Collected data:
-- Opening Marker --
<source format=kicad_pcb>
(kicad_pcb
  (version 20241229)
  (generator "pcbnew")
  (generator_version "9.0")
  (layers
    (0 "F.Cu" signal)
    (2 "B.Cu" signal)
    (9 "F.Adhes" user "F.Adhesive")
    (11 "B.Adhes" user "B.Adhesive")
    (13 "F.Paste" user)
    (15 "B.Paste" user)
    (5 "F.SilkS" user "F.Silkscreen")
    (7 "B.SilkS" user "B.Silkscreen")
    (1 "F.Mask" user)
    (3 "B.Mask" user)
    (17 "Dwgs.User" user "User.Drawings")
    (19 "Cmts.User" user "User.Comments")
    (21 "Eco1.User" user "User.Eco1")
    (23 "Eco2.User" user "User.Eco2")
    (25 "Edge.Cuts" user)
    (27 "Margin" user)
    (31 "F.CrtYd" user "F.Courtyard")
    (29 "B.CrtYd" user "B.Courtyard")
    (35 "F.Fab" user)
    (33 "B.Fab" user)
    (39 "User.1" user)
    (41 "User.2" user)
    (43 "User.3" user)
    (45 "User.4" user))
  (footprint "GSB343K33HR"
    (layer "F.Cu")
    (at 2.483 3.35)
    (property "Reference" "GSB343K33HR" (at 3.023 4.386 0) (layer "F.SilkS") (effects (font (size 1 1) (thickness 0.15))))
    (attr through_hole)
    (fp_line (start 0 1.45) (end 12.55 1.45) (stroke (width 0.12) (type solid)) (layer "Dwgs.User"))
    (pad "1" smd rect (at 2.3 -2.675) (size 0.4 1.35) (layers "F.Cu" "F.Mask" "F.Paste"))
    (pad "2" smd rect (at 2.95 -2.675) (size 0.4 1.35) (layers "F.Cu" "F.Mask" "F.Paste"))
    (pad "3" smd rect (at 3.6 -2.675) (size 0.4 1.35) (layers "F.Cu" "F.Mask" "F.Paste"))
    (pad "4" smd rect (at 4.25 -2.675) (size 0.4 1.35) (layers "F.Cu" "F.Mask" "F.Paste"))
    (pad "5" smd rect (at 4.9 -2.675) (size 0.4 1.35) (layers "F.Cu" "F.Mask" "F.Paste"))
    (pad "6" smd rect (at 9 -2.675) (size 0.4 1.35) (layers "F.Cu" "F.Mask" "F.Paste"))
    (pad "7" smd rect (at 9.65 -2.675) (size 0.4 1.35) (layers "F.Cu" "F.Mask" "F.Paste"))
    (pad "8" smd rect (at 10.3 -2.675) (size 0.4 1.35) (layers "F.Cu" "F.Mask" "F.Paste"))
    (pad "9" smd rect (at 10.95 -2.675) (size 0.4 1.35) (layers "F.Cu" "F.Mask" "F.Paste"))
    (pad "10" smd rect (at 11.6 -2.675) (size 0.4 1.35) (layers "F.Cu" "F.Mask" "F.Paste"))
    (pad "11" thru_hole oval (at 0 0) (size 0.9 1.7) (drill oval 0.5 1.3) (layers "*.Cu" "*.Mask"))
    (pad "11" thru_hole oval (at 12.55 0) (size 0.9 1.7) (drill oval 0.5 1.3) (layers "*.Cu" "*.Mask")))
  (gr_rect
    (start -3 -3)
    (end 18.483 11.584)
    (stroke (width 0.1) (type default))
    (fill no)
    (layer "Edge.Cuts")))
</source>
-- Closing Marker --
-- Opening Marker --
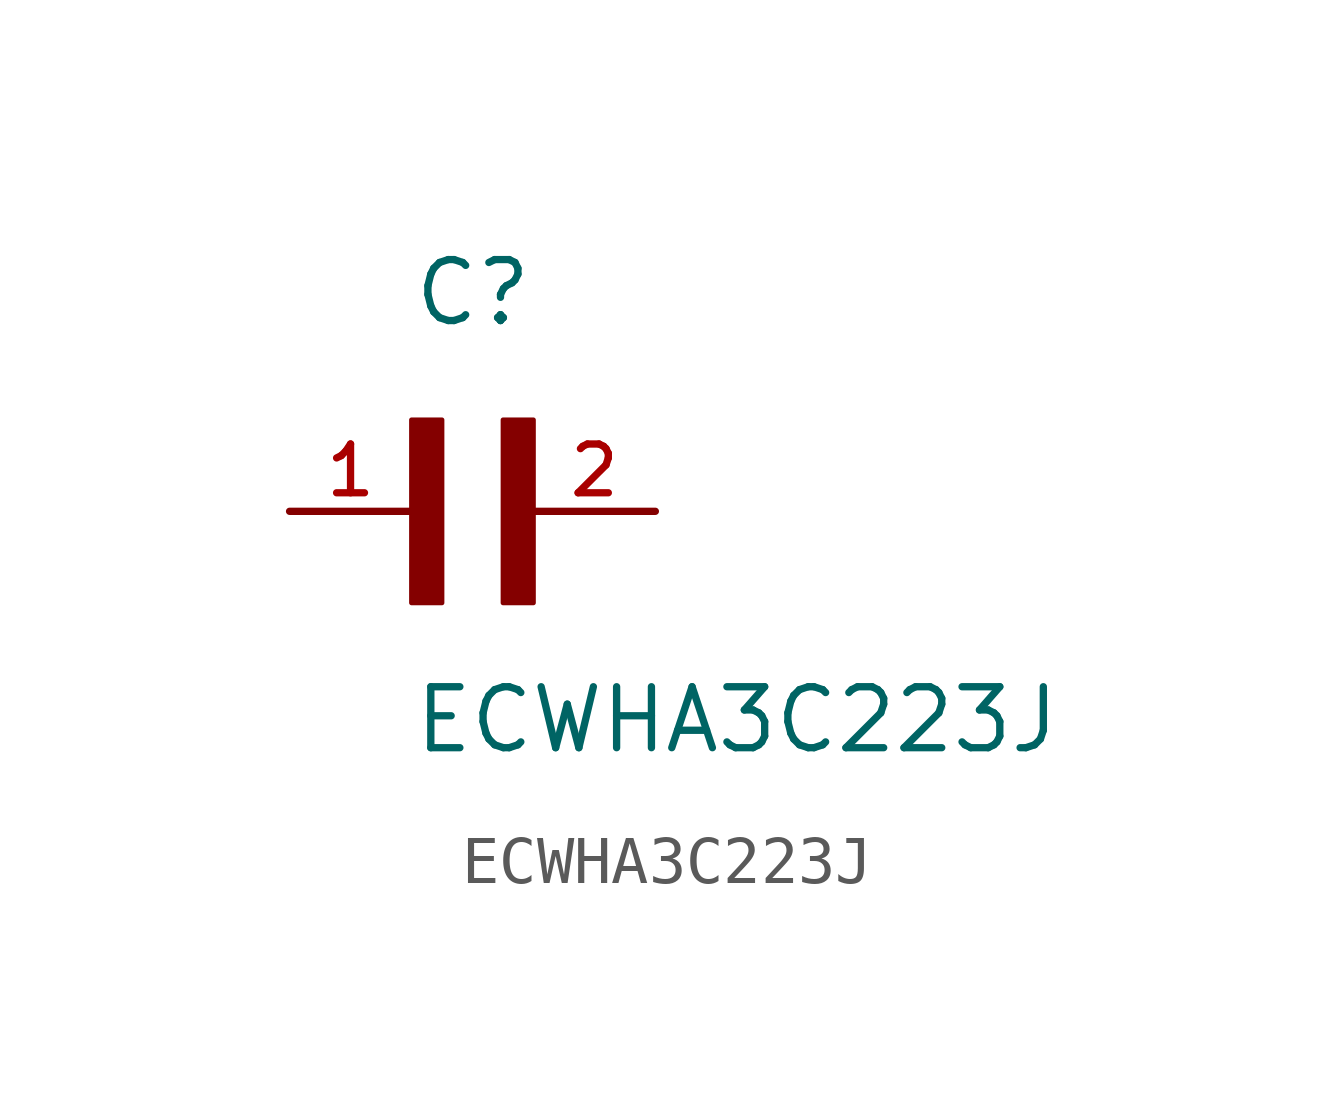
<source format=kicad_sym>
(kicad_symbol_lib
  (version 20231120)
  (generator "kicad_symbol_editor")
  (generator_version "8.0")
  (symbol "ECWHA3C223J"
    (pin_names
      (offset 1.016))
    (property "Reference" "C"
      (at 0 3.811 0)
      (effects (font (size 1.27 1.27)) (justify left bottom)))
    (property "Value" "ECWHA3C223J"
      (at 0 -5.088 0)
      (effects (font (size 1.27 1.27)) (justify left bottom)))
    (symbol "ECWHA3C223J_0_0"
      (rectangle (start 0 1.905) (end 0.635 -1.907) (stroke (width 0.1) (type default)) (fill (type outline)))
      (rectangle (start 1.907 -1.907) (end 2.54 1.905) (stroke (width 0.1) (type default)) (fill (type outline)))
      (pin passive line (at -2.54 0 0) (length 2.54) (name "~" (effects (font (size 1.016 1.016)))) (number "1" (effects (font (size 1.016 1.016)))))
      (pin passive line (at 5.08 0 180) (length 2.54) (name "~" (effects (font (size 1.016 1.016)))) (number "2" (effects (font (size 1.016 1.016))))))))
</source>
-- Closing Marker --
-- Opening Marker --
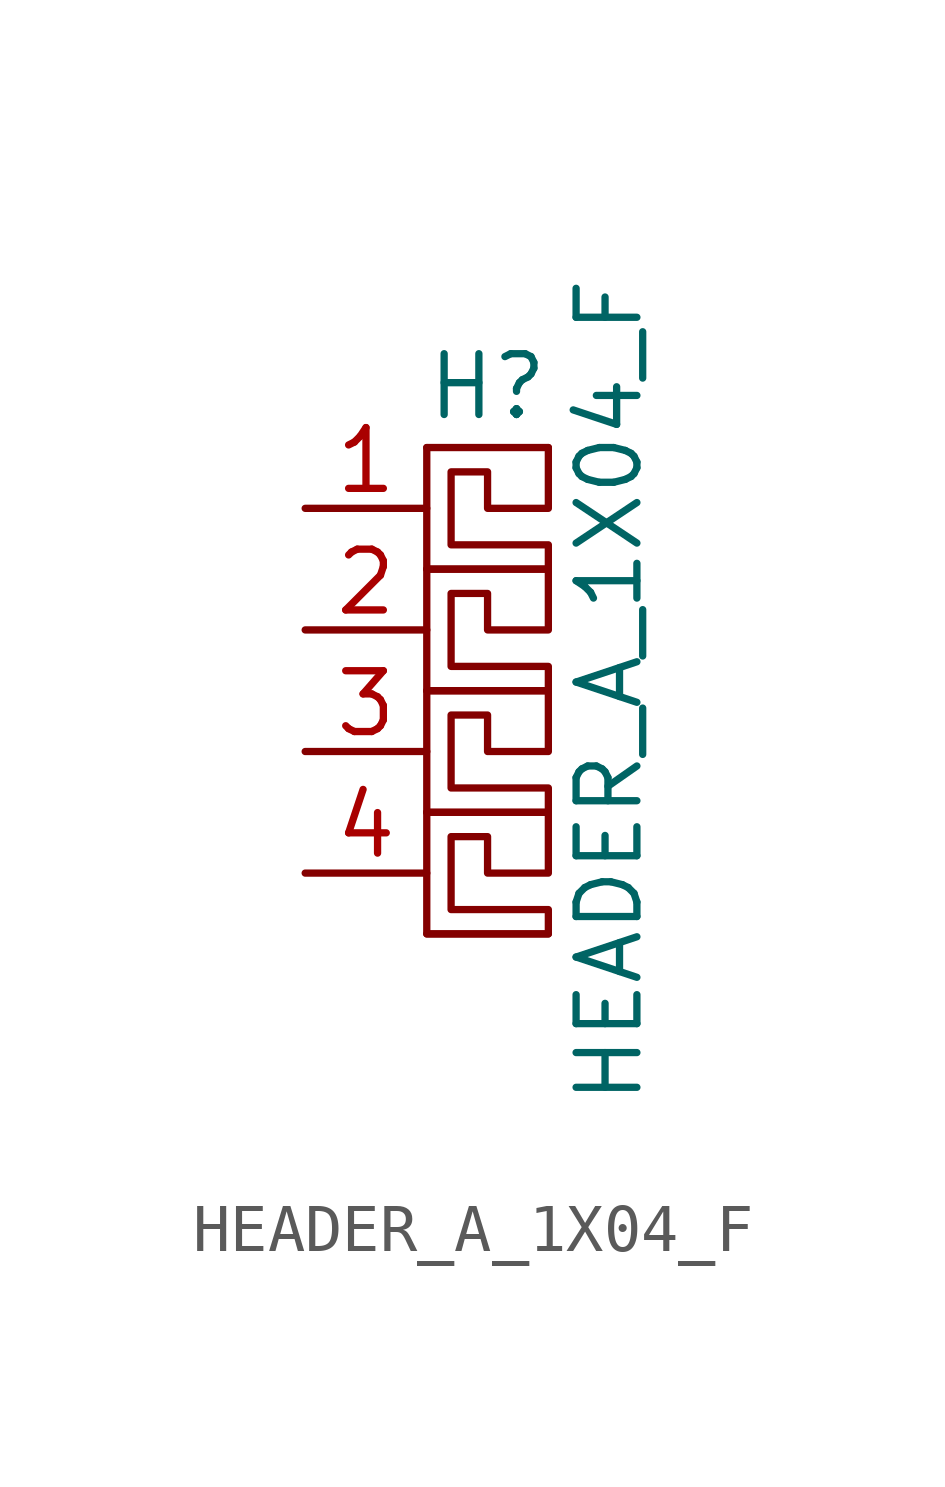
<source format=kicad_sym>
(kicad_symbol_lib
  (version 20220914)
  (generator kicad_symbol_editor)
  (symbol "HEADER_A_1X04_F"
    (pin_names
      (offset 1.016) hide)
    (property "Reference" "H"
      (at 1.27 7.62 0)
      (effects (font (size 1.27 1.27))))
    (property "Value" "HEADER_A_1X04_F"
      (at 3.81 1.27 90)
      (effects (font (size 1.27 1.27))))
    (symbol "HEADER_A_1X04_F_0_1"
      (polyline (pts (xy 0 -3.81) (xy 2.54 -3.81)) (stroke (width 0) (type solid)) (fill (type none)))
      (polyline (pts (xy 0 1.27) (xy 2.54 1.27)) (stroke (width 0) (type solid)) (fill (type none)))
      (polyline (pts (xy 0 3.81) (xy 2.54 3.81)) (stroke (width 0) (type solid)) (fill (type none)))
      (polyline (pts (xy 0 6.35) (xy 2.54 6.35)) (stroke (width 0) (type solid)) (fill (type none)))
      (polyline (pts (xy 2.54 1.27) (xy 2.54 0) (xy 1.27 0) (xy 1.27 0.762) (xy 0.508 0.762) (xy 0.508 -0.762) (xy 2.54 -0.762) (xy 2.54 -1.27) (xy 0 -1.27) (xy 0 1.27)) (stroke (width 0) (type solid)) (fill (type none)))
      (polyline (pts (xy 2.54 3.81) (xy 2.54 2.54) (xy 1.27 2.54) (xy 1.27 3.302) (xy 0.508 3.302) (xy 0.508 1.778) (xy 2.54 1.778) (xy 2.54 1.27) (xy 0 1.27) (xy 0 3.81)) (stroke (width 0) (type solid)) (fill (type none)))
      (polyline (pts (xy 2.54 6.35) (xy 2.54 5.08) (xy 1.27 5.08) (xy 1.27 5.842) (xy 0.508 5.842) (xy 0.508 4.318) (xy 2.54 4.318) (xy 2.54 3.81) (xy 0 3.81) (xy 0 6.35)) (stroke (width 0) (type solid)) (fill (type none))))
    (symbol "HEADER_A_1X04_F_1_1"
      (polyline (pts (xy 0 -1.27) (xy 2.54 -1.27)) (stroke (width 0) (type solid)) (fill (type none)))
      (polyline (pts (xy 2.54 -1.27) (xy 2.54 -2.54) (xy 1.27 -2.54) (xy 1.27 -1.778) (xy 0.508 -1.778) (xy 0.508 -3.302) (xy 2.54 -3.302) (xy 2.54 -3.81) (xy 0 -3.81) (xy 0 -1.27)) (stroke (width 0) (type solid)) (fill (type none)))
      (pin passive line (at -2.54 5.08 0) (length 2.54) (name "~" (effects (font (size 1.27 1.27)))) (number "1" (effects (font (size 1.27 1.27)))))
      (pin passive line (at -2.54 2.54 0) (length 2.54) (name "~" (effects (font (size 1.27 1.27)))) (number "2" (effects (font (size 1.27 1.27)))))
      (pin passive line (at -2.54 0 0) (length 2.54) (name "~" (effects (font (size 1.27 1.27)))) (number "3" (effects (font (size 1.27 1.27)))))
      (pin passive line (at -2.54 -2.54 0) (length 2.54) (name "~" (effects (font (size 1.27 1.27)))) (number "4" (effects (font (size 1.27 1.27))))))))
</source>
-- Closing Marker --
The lines above that hold the string "Courtyard" are to be located and copied.

    (31 "F.CrtYd" user "F.Courtyard")
    (29 "B.CrtYd" user "B.Courtyard")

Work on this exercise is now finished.